Generali, le domande sull’addio di Greco
GENERALI
Non accade tutti i giorni che il numero uno di una delle maggiori istituzioni finanziarie italiane lasci la sua posizione per andare a occupare analogo incarico in uno dei suoi concorrenti esteri. È accaduto con Mario Greco che ha comunicato nei giorni scorsi al presidente delle Generali, Gabriele Galateri, la sua «indisponibilità» ad accettare un nuovo mandato. Con successivo annuncio che il manager dal primo maggio passerà a guidare la Zurich, sofferente compagnia svizzera.
Nel nostro Paese, dove regna incontrastato il motto andreottiano: a pensar male si fa peccato ma ci si azzecca, vicende del genere si colorano immediatamente di accenti e retroscena da melodramma. Insofferenza del manager a pur minime obiezioni nel consiglio d’amministrazione? Semplicemente il fatto che a fronte di un’offerta della società dalla quale proveniva Greco ha preferito il ritorno a casa? O viceversa, dopo 4 anni di tranquilla gestione delle Generali, improvvisa diversità di vedute tra un manager forte e soci che sono tra i maggiori attori della finanza e dell’industria italiana, da Mediobanca a De Agostini passando per Caltagirone e Del Vecchio?
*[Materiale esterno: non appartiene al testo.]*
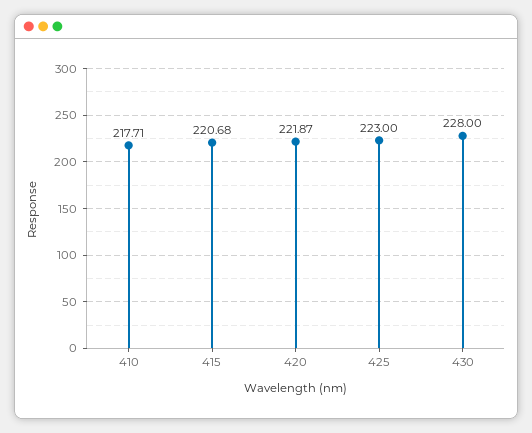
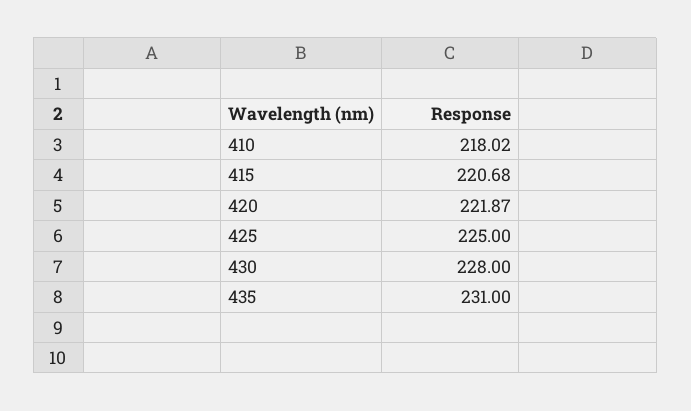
  {
-   "410": 217.71,
+   "410": 218.02,
    "415": 220.68,
    "420": 221.87,
-   "425": 223,
+   "425": 225,
-   "430": 228
+   "430": 228,
+   "435": 231
  }

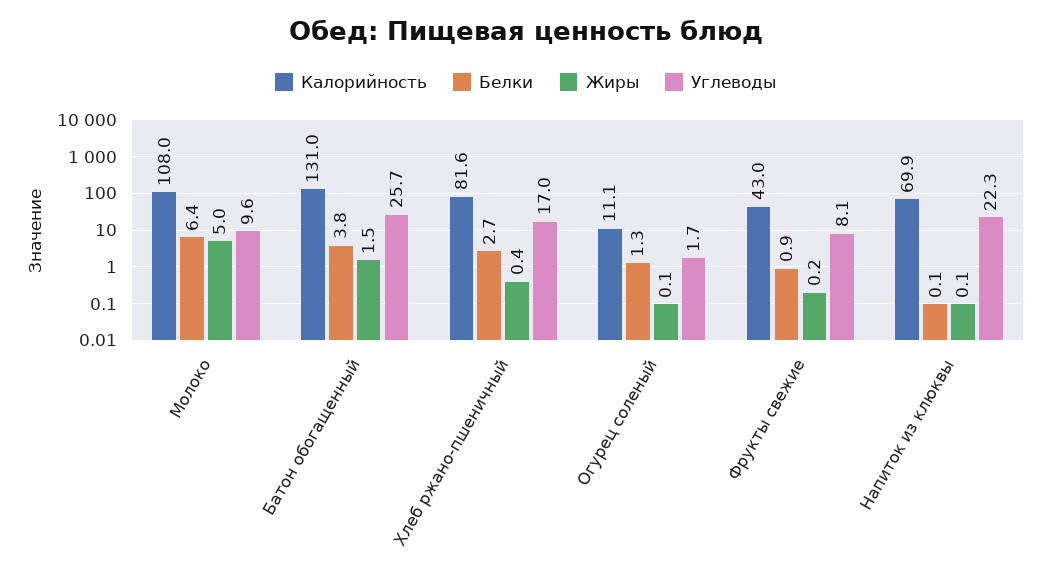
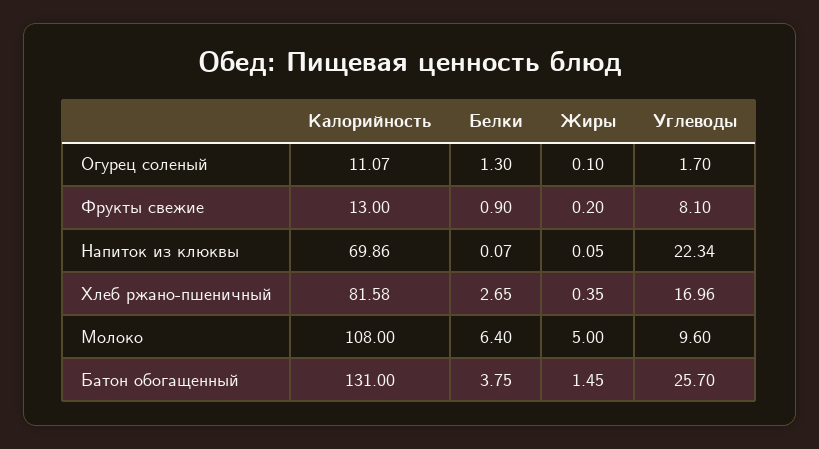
  {
    "Калорийность": {
      "Молоко": 108,
      "Батон обогащенный": 131,
      "Хлеб ржано-пшеничный": 81.58,
      "Огурец соленый": 11.07,
-     "Фрукты свежие": 43,
+     "Фрукты свежие": 13,
      "Напиток из клюквы": 69.86
    },
    "Белки": {
      "Молоко": 6.4,
      "Батон обогащенный": 3.75,
      "Хлеб ржано-пшеничный": 2.65,
      "Огурец соленый": 1.3,
      "Фрукты свежие": 0.9,
      "Напиток из клюквы": 0.07
    },
    "Жиры": {
      "Молоко": 5,
      "Батон обогащенный": 1.45,
      "Хлеб ржано-пшеничный": 0.35,
      "Огурец соленый": 0.1,
      "Фрукты свежие": 0.2,
      "Напиток из клюквы": 0.05
    },
    "Углеводы": {
      "Молоко": 9.6,
      "Батон обогащенный": 25.7,
      "Хлеб ржано-пшеничный": 16.96,
      "Огурец соленый": 1.7,
      "Фрукты свежие": 8.1,
      "Напиток из клюквы": 22.34
    }
  }

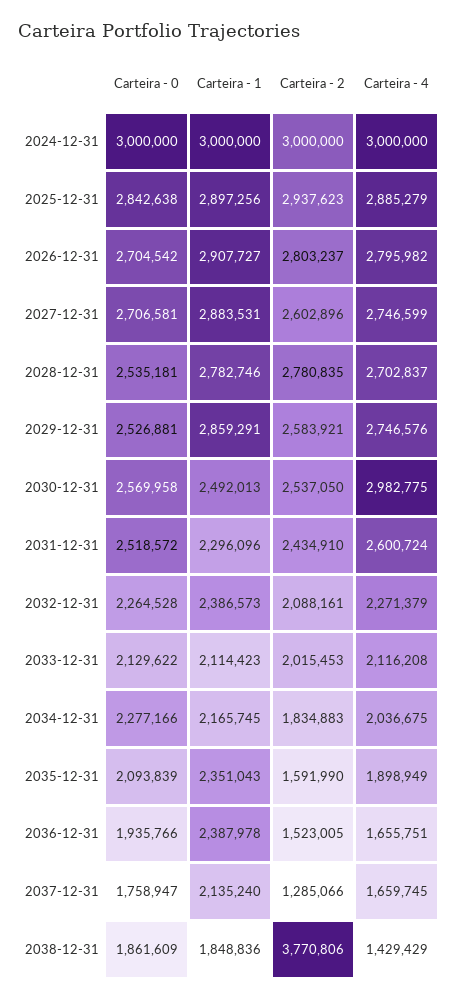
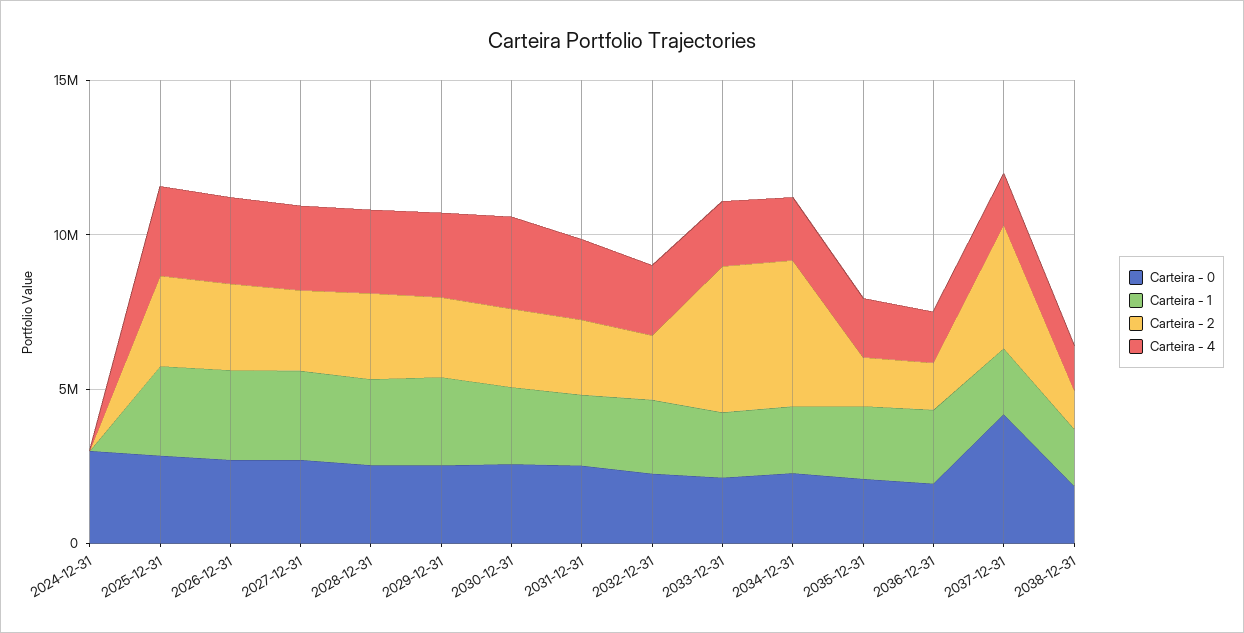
  {
    "Carteira - 0": {
      "2024-12-31": 3000000,
      "2025-12-31": 2842638,
      "2026-12-31": 2704542,
      "2027-12-31": 2706581,
      "2028-12-31": 2535181,
      "2029-12-31": 2526881,
      "2030-12-31": 2569958,
      "2031-12-31": 2518572,
      "2032-12-31": 2264528,
      "2033-12-31": 2129622,
      "2034-12-31": 2277166,
      "2035-12-31": 2093839,
      "2036-12-31": 1935766,
-     "2037-12-31": 1758947,
+     "2037-12-31": 4000000,
      "2038-12-31": 1861609
    },
    "Carteira - 1": {
-     "2024-12-31": 3000000,
+     "2024-12-31": 0,
      "2025-12-31": 2897256,
      "2026-12-31": 2907727,
      "2027-12-31": 2883531,
      "2028-12-31": 2782746,
      "2029-12-31": 2859291,
      "2030-12-31": 2492013,
      "2031-12-31": 2296096,
      "2032-12-31": 2386573,
      "2033-12-31": 2114423,
      "2034-12-31": 2165745,
      "2035-12-31": 2351043,
      "2036-12-31": 2387978,
      "2037-12-31": 2135240,
      "2038-12-31": 1848836
    },
    "Carteira - 2": {
-     "2024-12-31": 3000000,
+     "2024-12-31": 0,
      "2025-12-31": 2937623,
      "2026-12-31": 2803237,
      "2027-12-31": 2602896,
      "2028-12-31": 2780835,
      "2029-12-31": 2583921,
      "2030-12-31": 2537050,
      "2031-12-31": 2434910,
      "2032-12-31": 2088161,
-     "2033-12-31": 2015453,
+     "2033-12-31": 5000000,
-     "2034-12-31": 1834883,
+     "2034-12-31": 5000000,
      "2035-12-31": 1591990,
      "2036-12-31": 1523005,
-     "2037-12-31": 1285066,
+     "2037-12-31": 4000000,
-     "2038-12-31": 3770806
+     "2038-12-31": 1000000
    },
    "Carteira - 4": {
-     "2024-12-31": 3000000,
+     "2024-12-31": 0,
      "2025-12-31": 2885279,
      "2026-12-31": 2795982,
      "2027-12-31": 2746599,
      "2028-12-31": 2702837,
      "2029-12-31": 2746576,
      "2030-12-31": 2982775,
      "2031-12-31": 2600724,
      "2032-12-31": 2271379,
      "2033-12-31": 2116208,
      "2034-12-31": 2036675,
      "2035-12-31": 1898949,
      "2036-12-31": 1655751,
      "2037-12-31": 1659745,
      "2038-12-31": 1429429
    }
  }

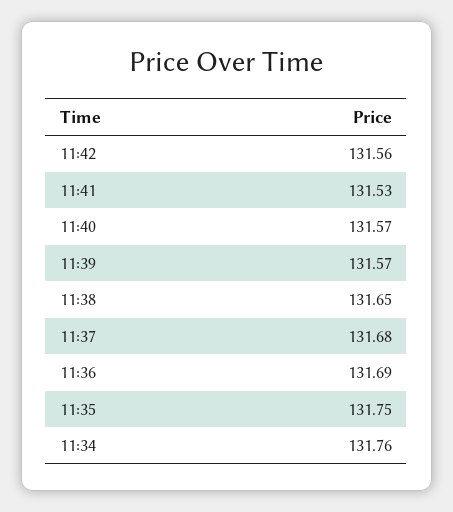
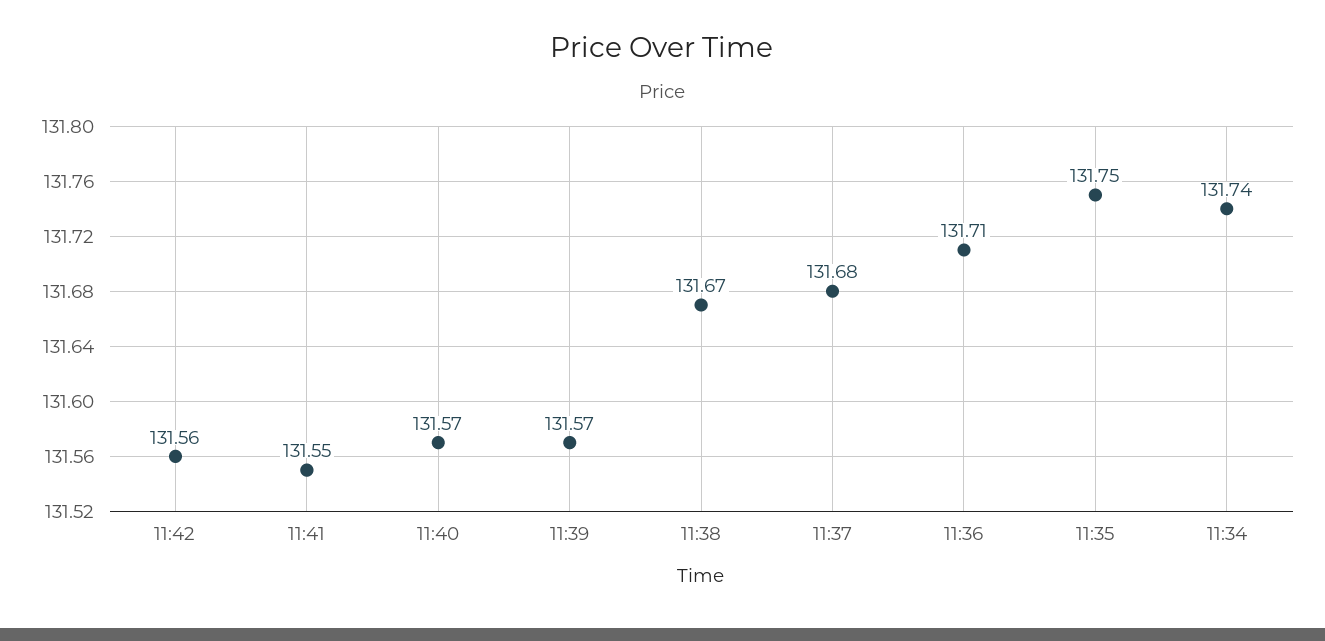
  {
    "11:42": 131.56,
-   "11:41": 131.53,
+   "11:41": 131.55,
    "11:40": 131.57,
    "11:39": 131.57,
-   "11:38": 131.65,
+   "11:38": 131.67,
    "11:37": 131.68,
-   "11:36": 131.69,
+   "11:36": 131.71,
    "11:35": 131.75,
-   "11:34": 131.76
+   "11:34": 131.74
  }

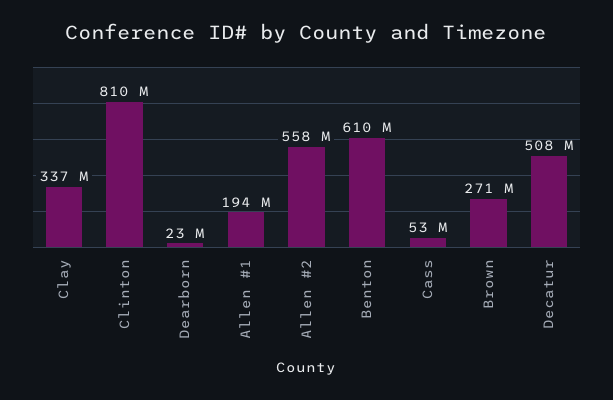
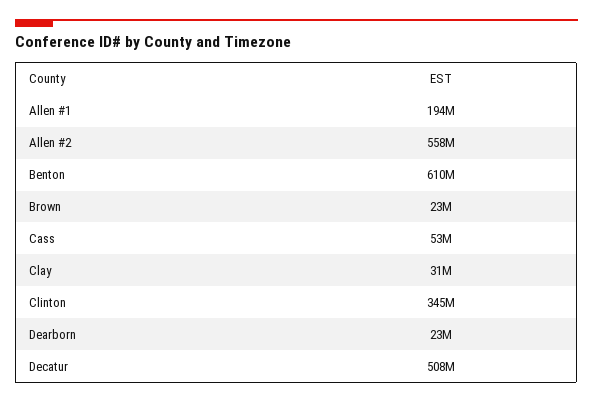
  {
-   "Clay": 337000000,
+   "Clay": 31000000,
-   "Clinton": 810000000,
+   "Clinton": 345000000,
    "Dearborn": 23000000,
    "Allen #1": 194000000,
    "Allen #2": 558000000,
    "Benton": 610000000,
    "Cass": 53000000,
-   "Brown": 271000000,
+   "Brown": 23000000,
    "Decatur": 508000000
  }

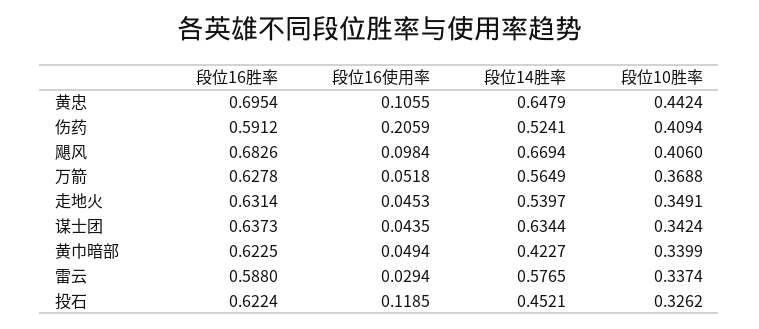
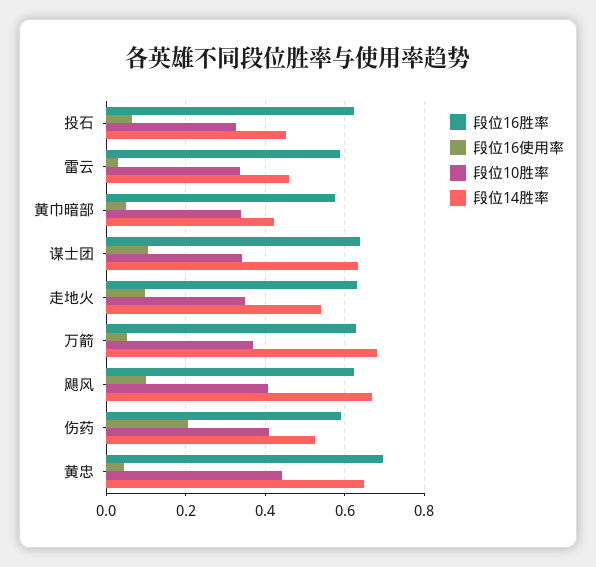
  {
    "段位16胜率": {
      "黄忠": 0.6954,
      "伤药": 0.5912,
-     "飓风": 0.6826,
+     "飓风": 0.62,
      "万箭": 0.6278,
      "走地火": 0.6314,
      "谋士团": 0.6373,
-     "黄巾暗部": 0.6225,
+     "黄巾暗部": 0.58,
      "雷云": 0.588,
      "投石": 0.6224
    },
    "段位16使用率": {
-     "黄忠": 0.1055,
+     "黄忠": 0.04,
      "伤药": 0.2059,
      "飓风": 0.0984,
      "万箭": 0.0518,
-     "走地火": 0.0453,
+     "走地火": 0.1,
-     "谋士团": 0.0435,
+     "谋士团": 0.1,
      "黄巾暗部": 0.0494,
      "雷云": 0.0294,
-     "投石": 0.1185
+     "投石": 0.06
    },
    "段位14胜率": {
      "黄忠": 0.6479,
      "伤药": 0.5241,
      "飓风": 0.6694,
-     "万箭": 0.5649,
+     "万箭": 0.68,
      "走地火": 0.5397,
      "谋士团": 0.6344,
      "黄巾暗部": 0.4227,
-     "雷云": 0.5765,
+     "雷云": 0.46,
      "投石": 0.4521
    },
    "段位10胜率": {
      "黄忠": 0.4424,
      "伤药": 0.4094,
      "飓风": 0.406,
      "万箭": 0.3688,
      "走地火": 0.3491,
      "谋士团": 0.3424,
      "黄巾暗部": 0.3399,
      "雷云": 0.3374,
      "投石": 0.3262
    }
  }

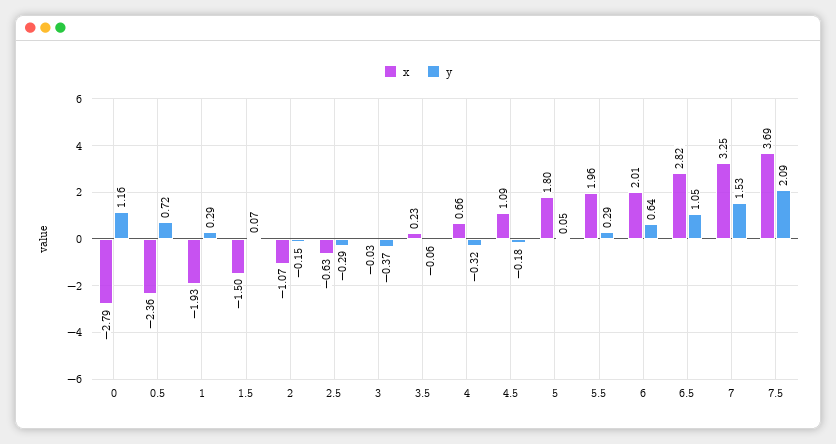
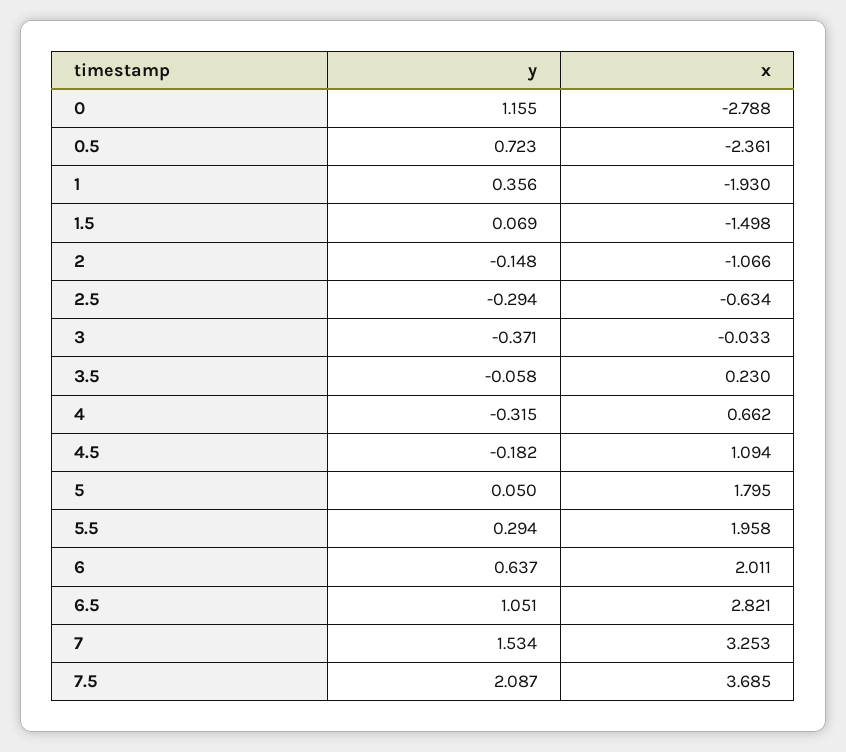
  {
    "x": {
      "0": -2.788,
      "0.5": -2.361,
      "1": -1.93,
      "1.5": -1.498,
      "2": -1.066,
      "2.5": -0.634,
      "3": -0.033,
      "3.5": 0.23,
      "4": 0.662,
      "4.5": 1.094,
      "5": 1.795,
      "5.5": 1.958,
      "6": 2.011,
      "6.5": 2.821,
      "7": 3.253,
      "7.5": 3.685
    },
    "y": {
      "0": 1.155,
      "0.5": 0.723,
-     "1": 0.29,
+     "1": 0.356,
      "1.5": 0.069,
      "2": -0.148,
      "2.5": -0.294,
      "3": -0.371,
      "3.5": -0.058,
      "4": -0.315,
      "4.5": -0.182,
      "5": 0.05,
      "5.5": 0.294,
      "6": 0.637,
      "6.5": 1.051,
      "7": 1.534,
      "7.5": 2.087
    }
  }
Greco nella lettera spedita al presidente del gruppo ha accennato a divergenze sul ruolo del ceo, chief executive officer, vale a dire il numero uno. Ribadendole in un incontro ieri con gli analisti finanziari. Ma in serata le stesse Generali hanno specificato che «l’indisponibilità ad un altro mandato non è dipesa da nessun specifico contrasto, né conflitto con gli azionisti che, al contrario, in questi tre anni hanno sempre fornito pieno supporto alla strategia e alla sua esecuzione».
A sentire gli azionisti la soddisfazione era totale. E, se come spiega Greco, le trattative sul suo rinnovo andavano avanti da giugno, senza apparenti strappi, evidentemente qualcosa deve essere accaduto negli ultimi giorni di questo gennaio 2016. Ma che cosa?
«Una scelta di mercato», normale per un manager, come ha detto ieri Alberto Nagel, amministratore delegato di Mediobanca. Anche perché per i soci tutto ciò deve essere stata una sorpresa visto che per le Generali al momento gli azionisti non dispongono di una sostituzione immediata. Gli attestati di stima e di soddisfazione nella conduzione delle Generali da parte dei soci e segnatamente di Mediobanca, pubblicamente, cosa peraltro rara per Piazzetta Cuccia, si sono succeduti sino a pochi giorni fa.
I soci sono stati unanimi nell’incalzare Greco con offerte economiche arrivando a prospettare persino prolungamenti del mandato. La governance delle Generali poi, è considerata tra quelle top a livello internazionale negli ultimi anni. Il piano e i numeri di Greco sono stati più che apprezzati dal mercato e dagli azionisti. Il manager ha approntato strategie, ha costituito ex novo una squadra e una prima linea a Trieste con il consenso evidentemente degli azionisti.
A dire il vero, non si ricordava una calma così piatta sul fronte dei rapporti tra azionisti e management alle Generali, da tempo. E le divergenze? La statura professionale del manager in uscita, avrebbe dovuto far pensare semmai al contrario. E cioè che proprio la sua storia passata e recente sarebbe stata la maggiore garanzia per tutti gli azionisti di resistenza a forzature o invasioni di campo di chicchessia dannose per le Generali.
La calma piatta è durata però sino alla scorsa estate. Quando, prima le voci di possibili merger tra Generali e la più grande Zurich, poi quelle di un passaggio di Greco alla compagnia svizzera, hanno accesso un faro su Trieste. Sino all’epilogo. L’indisponibilità del manager, la scelta poi di approdare a una compagnia che, pur essendo in crisi, capitalizza un terzo di più circa di Generali. Tornare insomma sulla via di Zurigo. Un addio all’Italia; che il Paese merita?